Quote Originally Posted by Bill Burk View Post
Hi Dennis,

I am pretty sure that flare causes the higher shadow reading in the spotmeter used at camera position. Film would be subject to flare, and the optics of camera and lightmeter are "similar" enough that you can use the reading from camera position.

If you cancel out the flare by walking up close (not saying that's a bad thing to do)... Then you should think about flare in your exposure calculation.

High Zone III is a good idea. I just re-read a post by Ralph Lambrecht. He was amazed how much his negatives improved after he followed John Sexton's suggestion to place shadows on Zone IV.


(But don't do too many changes at once without thinking how they interact... I believe the original advice to place shadows on Zone II that you don't hear much anymore, came from a time when spotmeters were not available, and the shadow readings were taken with a Weston Master II by walking up to the shadow exactly as you describe).
Bill is absolutely right that we really need to think about the effects of each change we make in the context of the situation, the difference between metering from the camera or at the subject can be significant.

Ralph is absolutely right about shadow placement, in that with a spot meter, it is a guess. This is true because a zone is a range of tones not one tone. The high end of zone III and low end of zone IV are almost indistinguishable.

Quote Originally Posted by RalphLambrecht View Post
I'm in favor of anything that works. However, shadow placement in the Zone System is highly subjective at best. At Zone I, it's merely a guess, because Zone I is almost black, very close to Dmax. You'll find a hint of tonality there but may need a densitometer to be sure. In my view, you need more such as some texture to have pictorial value, but more importantly, visualizing Zone III is relatively easy, visualizing Zone I, on the other hand, is close to impossible (at least for me).

I was amazed how my negatives improved after John Sexton went even further and suggested to start shadow placement with Zone IV instead of III. The results are negatives that have density where it matters most, still allowing for plenty of shadow detail. This can be done very reliably. As I said, Zone I placement is guesswork in comparison. Well, it was in my case and there may be exceptions.
IMO the improvement Ralph saw in his negatives was probably that the zone IV camera exposure placement made it easier "for him" to print what mattered most "to him" and factored in all of "his" gear and "his" style and "his" eye.

There are three concepts to remember here:

1-is that, our gear, our eye, our subjects, our style, et cetera... are different than Ralph's. All those differences affect what works best for the rest of us. We each need to test our whole system and see what works best for us and come up with our own EI.

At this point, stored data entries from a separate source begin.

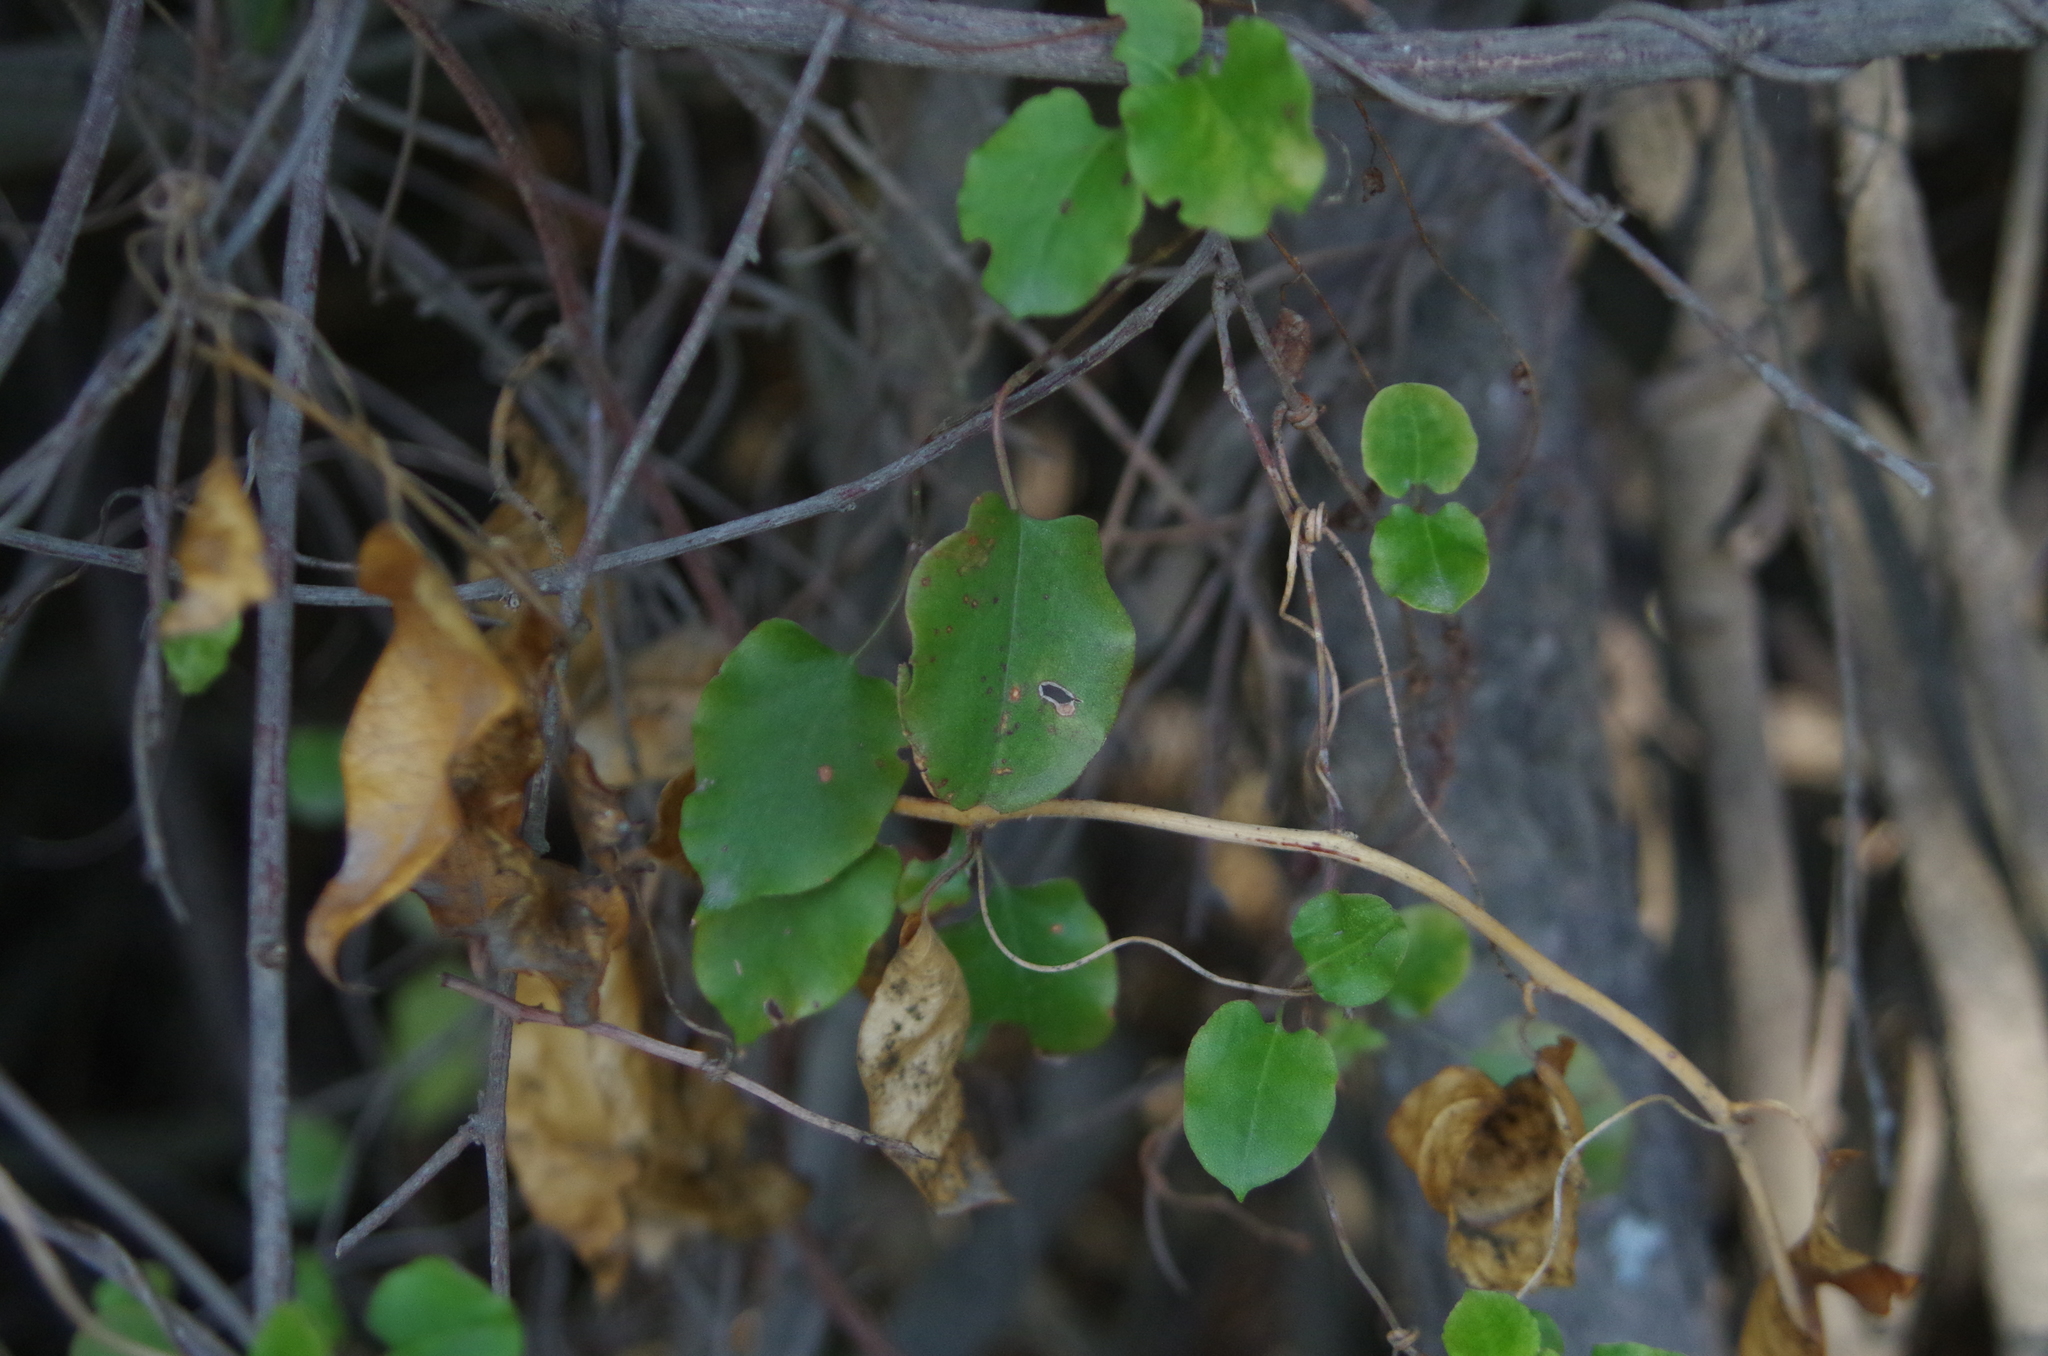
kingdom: Plantae
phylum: Tracheophyta
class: Magnoliopsida
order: Caryophyllales
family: Polygonaceae
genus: Muehlenbeckia
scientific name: Muehlenbeckia australis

2-is that we can factor in anything we please into our personal EI. The placement change Ralph speaks of can be factored in by changing the EI we dial into our meter. Use 200 instead of 400 for example to affect the same change.

3-is that most all the guess work is eliminated when you use a known target to meter from, like Bill suggested above by metering off his hand. This is a practical equivalent of incident metering.